直接会って話を聞けたのは、この二人だ。ただ、似た体験は、ネット上のほうにむしろ多く残っていた。ここからは、私(記者)が実際に見つけた投稿を、そのまま引く。まとまった量の書き込みがあったものを選んだ。
まず、匿名掲示板の、地域の噂を集めるスレッドより。投稿は昨年11月。
匿名掲示板より(地域の噂スレッド・昨年11月)
帰り道でさ、眼帯した女の人に道きかれたんだけど「あなたは本当にそっちを選んだんですか」って言われて意味わからんかった。こっちも急いでたから適当に流したけど、あれなんだったんだ。口裂け女みたいな話だけど普通に丁寧な人だったし怖くはない。ただ後味だけ変。
補足。道きかれたって書いたけど、よく考えたら向こう別に道に迷ってる感じじゃなかった。

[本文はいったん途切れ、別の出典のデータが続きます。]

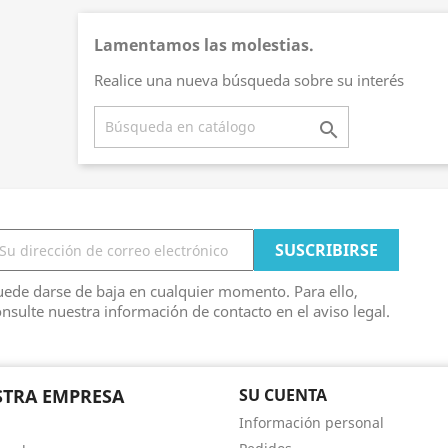
Lamentamos las molestias.
Realice una nueva búsqueda sobre su interés

ede darse de baja en cualquier momento. Para ello,
nsulte nuestra información de contacto en el aviso legal.
TRA EMPRESA
SU CUENTA
Información personal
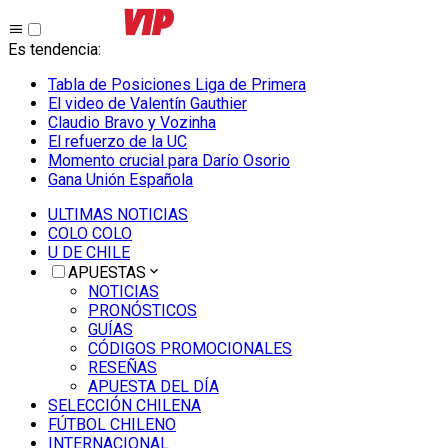
Es tendencia
:
Tabla de Posiciones Liga de Primera
El video de Valentín Gauthier
Claudio Bravo y Vozinha
El refuerzo de la UC
Momento crucial para Darío Osorio
Gana Unión Española
ULTIMAS NOTICIAS
COLO COLO
U DE CHILE
APUESTAS
NOTICIAS
PRONÓSTICOS
GUÍAS
CÓDIGOS PROMOCIONALES
RESEÑAS
APUESTA DEL DÍA
SELECCIÓN CHILENA
FÚTBOL CHILENO
INTERNACIONAL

俺が「わからないです」って言ったら、そうですか、って一回だけ頭下げて、それで終わり。引き止めもしないし、しつこくもない。むしろこっちが立ち去るのを待ってるみたいだった。で、角曲がってすぐ振り返ったらもういない。あの人、最初から俺に道教えてほしかったわけじゃなくて、あの一言だけ言いたかったんじゃないかって、あとからちょっと思った。考えすぎかもだけど。
このスレッドには、投稿にぶら下がる形で「それ自分もある」「眼帯の人ってなんなの」といった短い反応がいくつか続いていた。書き手同士に面識はなさそうだった。

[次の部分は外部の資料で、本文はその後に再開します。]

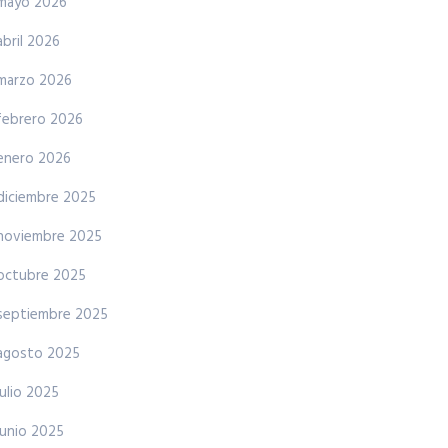
mayo 2026
abril 2026
marzo 2026
febrero 2026
enero 2026
diciembre 2025
noviembre 2025
octubre 2025
septiembre 2025
agosto 2025
julio 2025
junio 2025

もう一件、個人ブログの記事より。福岡県内在住とされる書き手が、日常の出来事としてかなり長く綴っている。投稿日は今年の1月。文章はほぼそのまま引く。
個人ブログより(福岡県内在住とされる書き手・今年1月)
昨日の帰り、団地の入口で眼帯の女性に呼び止められた話をしておきたい。時間は夜の九時前くらい。仕事で疲れていて、早く帰りたかった。エントランスの手前まで来たところで、「お忙しいところ、すみません」と声をかけられた。振り返ったら、二十代後半くらいの女性で、左目に白い眼帯をしていた。
こちらが身構える暇もないくらい、話し方が丁寧だった。「夜分に申し訳ありません」「もしよろしければ」と、一言ごとに前置きが入る。最初は勧誘か何かだと思って警戒したけれど、何かを売るわけでも、署名を求めるわけでもない。ただ、この辺に前はもっと古い建物があったはずだ、というようなことを聞かれた。私はこの団地に十年住んでいるが、そんな建物の記憶はない。知りませんと答えると、「そうですか。失礼しました」と、深くお辞儀をされた。

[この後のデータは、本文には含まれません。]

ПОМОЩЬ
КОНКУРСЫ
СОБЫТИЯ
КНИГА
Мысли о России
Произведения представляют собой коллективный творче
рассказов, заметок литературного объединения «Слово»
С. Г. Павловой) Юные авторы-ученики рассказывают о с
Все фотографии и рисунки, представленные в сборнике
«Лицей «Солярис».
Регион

用件は、たぶんそれだけだった。彼女はそれ以上何も言わず、来た方向へ静かに歩いていった。追いかけるような気持ちにもならなかったし、怖いというのとも違う。ただ、部屋に戻ってから、じわじわと引っかかってきた。人に道や場所を尋ねるとき、あんなにきちんと、何度もお辞儀をするものだろうか。まるで、そうするように誰かに教えられて、その通りにやっているみたいだった。動作の一つひとつが、決められた手順をなぞっているように見えた。
気味が悪いというより、うまく言葉にできない違和感が残っている。だから、忘れないうちにここに書いておく。もし同じような人に会った方がいたら、教えてほしい。
この書き手は、女性の丁寧さに対して「決められた手順をなぞっているようだった」と書いている。ただ、本人はそれを違和感として書き留めているだけで、それ以上の意味を読み取ろうとはしていない。読み返しても、深追いした様子はない。